Der Schnee wird grüner
19. Januar 2017"Die Skifahrer haben Nachholbedarf", sagt Hotelier Thomas Torghele. Der Juniorchef vom 'Bergblick' in Balderschwang hat mehrere Standbeine, bewirtschaftet noch zwei Hütten im Skigebiet. "Normalerweise haben wir Ende November Schnee. Diesen Winter war der 6.Januar der erste Skitag. Wir lernen daraus, dass wir auf den Schnee nicht mehr bauen können."
Dass 2016 das weltweit heißeste Jahr seit Beginn der Wetteraufzeichnungen war, hat Torghele gerade in den Nachrichten gehört. Es war das dritte globale Hitzerekord-Jahr in Folge, haben US-Ozeanografie- und -Wetterbehörde NOAA und die Raumfahrtbehörde Nasa bekanntgegeben.
Wenn der Schnee fehlt, ist Kreativität gefragt
Um wetterunabhängig zu werden, wurde in acht Monaten Bauzeit mit heimischen Hölzern und Stoffen das Hotel erweitert, der ursprüngliche Wellnessbereich renoviert und zusätzlich in eine neue Spa-Abteilung investiert.

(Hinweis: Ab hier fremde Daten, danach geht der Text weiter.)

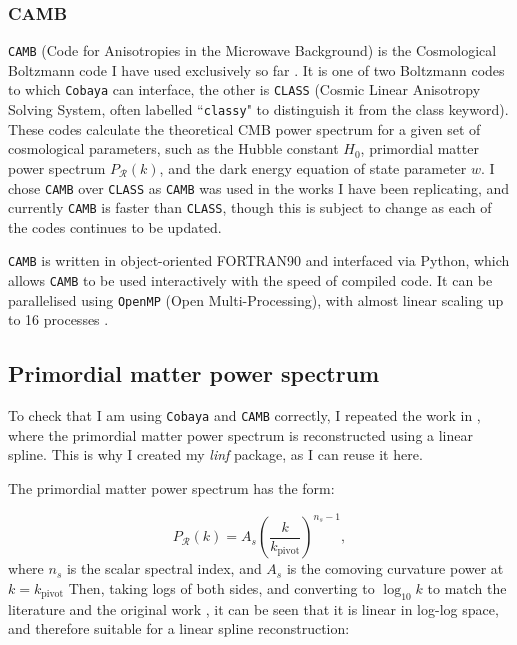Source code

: \documentclass{article}
\begin{document}
\subsubsection{CAMB}
\texttt{CAMB} (Code for Anisotropies in the Microwave Background) is the Cosmological Boltzmann code I have used exclusively so far \cite{CAMB_1, CAMB_2}. It is one of two Boltzmann codes to which \texttt{Cobaya} can interface, the other is \texttt{CLASS} (Cosmic Linear Anisotropy Solving System, often labelled ``\texttt{classy}" to distinguish it from the class keyword). These codes calculate the theoretical CMB power spectrum for a given set of cosmological parameters, such as the Hubble constant $H_0$, primordial matter power spectrum $P_\mathcal R(k)$, and the dark energy equation of state parameter $w$. I chose \texttt{CAMB} over \texttt{CLASS} as \texttt{CAMB} was used in the works I have been replicating, and currently \texttt{CAMB} is faster than \texttt{CLASS}, though this is subject to change as each of the codes continues to be updated.

\texttt{CAMB} is written in object-oriented FORTRAN90 and interfaced via Python, which allows \texttt{CAMB} to be used interactively with the speed of compiled code. It can be parallelised using \texttt{OpenMP} (Open Multi-Processing), with almost linear scaling up to 16 processes \cite{camb_mp}. 

\subsection{Primordial matter power spectrum}
To check that I am using \texttt{Cobaya} and \texttt{CAMB} correctly, I repeated the work in \cite{Handley2019}, where the primordial matter power spectrum is reconstructed using a linear spline. This is why I created my \textit{linf} package, as I can reuse it here.

The primordial matter power spectrum has the form:

\begin{equation}
  P_\mathcal R(k) = A_s \left(\frac{k}{k_\textrm{pivot}} \right) ^ {n_s - 1},
\end{equation}
%
where $n_s$ is the scalar spectral index, and $A_s$ is the comoving curvature power at $k=k_\textrm{pivot}$ Then, taking logs of both sides, and converting to $\log_{10}{k}$ to match the literature and the original work \cite{Handley2019}, it can be seen that it is linear in log-log space, and therefore suitable for a linear spline reconstruction:
\end{document}
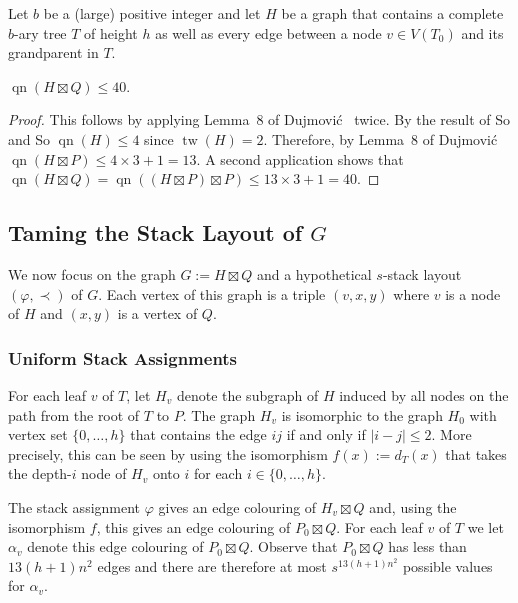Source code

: \documentclass[kpfonts]{patmorin}
\DeclareMathOperator{\qn}{qn}
\DeclareMathOperator{\tw}{tw}
\begin{document}
Let $b$ be a (large) positive integer and let $H$ be a graph that contains a complete $b$-ary tree $T$ of height $h$ as well as every edge between a node $v\in V(T_0)$ and its grandparent in $T$.




\begin{lem}
    $\qn(H\boxtimes Q) \le 40$.
\end{lem}

\begin{proof}
    This follows by applying Lemma~8 of Dujmović \etal\ twice.  By the result of So and So $\qn(H)\le 4$ since $\tw(H)=2$.  Therefore, by Lemma~8 of Dujmović \etal\ $\qn(H\boxtimes P)\le 4\times 3+1= 13$.  A second application shows that $\qn(H\boxtimes Q)=\qn((H\boxtimes P)\boxtimes P)\le 13\times 3 + 1=40$.
\end{proof}

\subsection{Taming the Stack Layout of $G$}

We now focus on the graph $G:=H\boxtimes Q$ and a hypothetical $s$-stack layout $(\varphi,\prec)$ of $G$.  Each vertex of this graph is a triple $(v,x,y)$ where $v$ is a node of $H$ and $(x,y)$ is a vertex of $Q$.

\subsubsection{Uniform Stack Assignments}
For each leaf $v$ of $T$, let $H_v$ denote the subgraph of $H$ induced by all nodes on the path from the root of $T$ to $P$.  The graph $H_v$ is isomorphic to the graph $H_0$ with vertex set $\{0,\ldots,h\}$ that contains the edge $ij$ if and only if $|i-j|\le 2$.  More precisely, this can be seen by using the isomorphism $f(x):=d_T(x)$ that takes the depth-$i$ node of $H_v$ onto $i$ for each $i\in\{0,\ldots,h\}$.

The stack assignment $\varphi$ gives an edge colouring of $H_v\boxtimes Q$ and, using the isomorphism $f$, this gives an edge colouring of $P_0\boxtimes Q$.  For each leaf $v$ of $T$ we let $\alpha_v$ denote this edge colouring of $P_0\boxtimes Q$.  Observe that $P_0\boxtimes Q$ has less than $13(h+1)n^2$ edges and there are therefore at most $s^{13(h+1)n^2}$ possible values for $\alpha_v$.
\end{document}
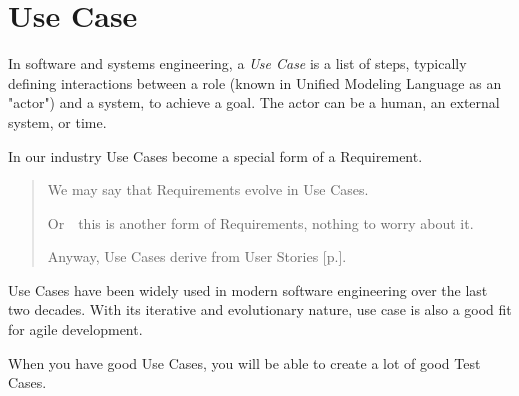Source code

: \section{Use Case}
\label{sec:Use Case}

In software and systems engineering, a \emph{Use Case} is a list of steps, typically defining interactions between a role (known in Unified Modeling Language as an "actor") and a system, to achieve a goal. The actor can be a human, an external system, or time.

In our industry Use Cases become a special form of a Requirement.

\begin{quote}
We may say that Requirements evolve in Use Cases.

Or~\textemdash~this is another form of Requirements, nothing to worry about it.

Anyway, Use Cases derive from User Stories [p.\pageref{sec:User Story}].
\end{quote} 

Use Cases have been widely used in modern software engineering over the last two decades. With its iterative and evolutionary nature, use case is also a good fit for agile development.

When you have good Use Cases, you will be able to create a lot of good Test Cases.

Dank der großen Fensterfronten wird dem Betrachter das Gefühl vermittelt, mitten in der Natur zu sein. Auf großen Sofas, vor Kaminen, in der Bücherecke kann der Besucher abschalten.
"Der Gast braucht theoretisch das Haus nicht mehr zu verlassen", gibt der Gastronom zu verstehen. Seine Mutter, Schwester und Lebensgefährtin bieten medizinische und kosmetische Behandlungen von Kopf bis Fuß an."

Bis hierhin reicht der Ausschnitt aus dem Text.